Argentine Ex-Foreign Minister Accused of Iran Terror Cover-up Granted Visa to Enter US

The United States authorities have finally granted the Former Foreign Minister of Argentina with a visa, so he will be able to travel to New York to continue undergoing his cancer treatment.

Timerman, who is accused of colluding with the Iranian regime to discharge Tehran of its responsibility for the bombing of a Jewish center in the Argentinian capital Buenos Aires in 1994, on January 9 found out that his visa to the US had been revoked because of his house arrest while he was about to take a flight to the NYC.

However, on Wednesday, February 7 the Argentine Foreign Ministry announced the US State Department had agreed to provide Timerman with a visa on humanitarian grounds.

The 64-year-old former minister who alongside several senior Argentine officials, among whom the former President Cristina Fernandez de Kirchne, have been indicted on Dececember 7, last year by a federal judge to face possible treason charges over a 2013 pact with Iran which later was declared as unconstitutional.

Timerman was placed under house arrest in December due to his health condition, instead of being detained in prison. Later, he obtained a permit from Argentina’s Ministry of Justice to leave Argentina and travel to New York for treatment.

However, when he attempted to travel to the United States in January 9 in order to continue his medical treatment at the Mount Sinai Hospital in Manhattan, he found out that the US authorities had revoked his visa because of his arrest.

In an op-ed in the New York Times on December 20 Timerman wrote that “preventing me from getting timely medical attention is like condemning me to death.”

On the other side, former President Kirchner who is a member of the senate, enjoys parliamentary immunity from preventive detention.

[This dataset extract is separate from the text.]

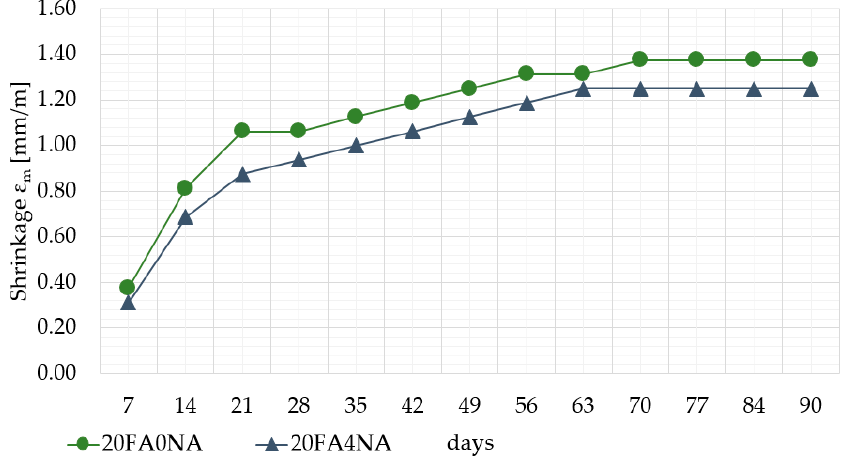
Figure 5. Deformations ε m of the tested pastes. Significant changes in measurements of the rheological shrinkage values started to be observed from the 7th day of mixtures maturation. Earlier shrinkage was almost unnoticeable and was within the limits of measurement error (in this period minimal shrinkage values of about 0.1 mm/m were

Claudio Bonadio, the judge prosecuting Timerman, Kirchner and others involved in this case, believes they covered up Iranian involvement in the bombing by signing a pact with Iran, which permitted the suspects to be interrogated in Iran without the necessity to be brought to Argentina.

Nobody has been tried for the bombing, which murdered 85 people and hundreds more ended up wounded on July 18, 1994, when a vehicle packed with explosives crashed into the building of AMIA in downtown Buenos Aires.

Timerman is not only a former Foreign Minister of Argentina but also a former ambassador to the US, where he lived for more than a decade and where one of his daughters was born.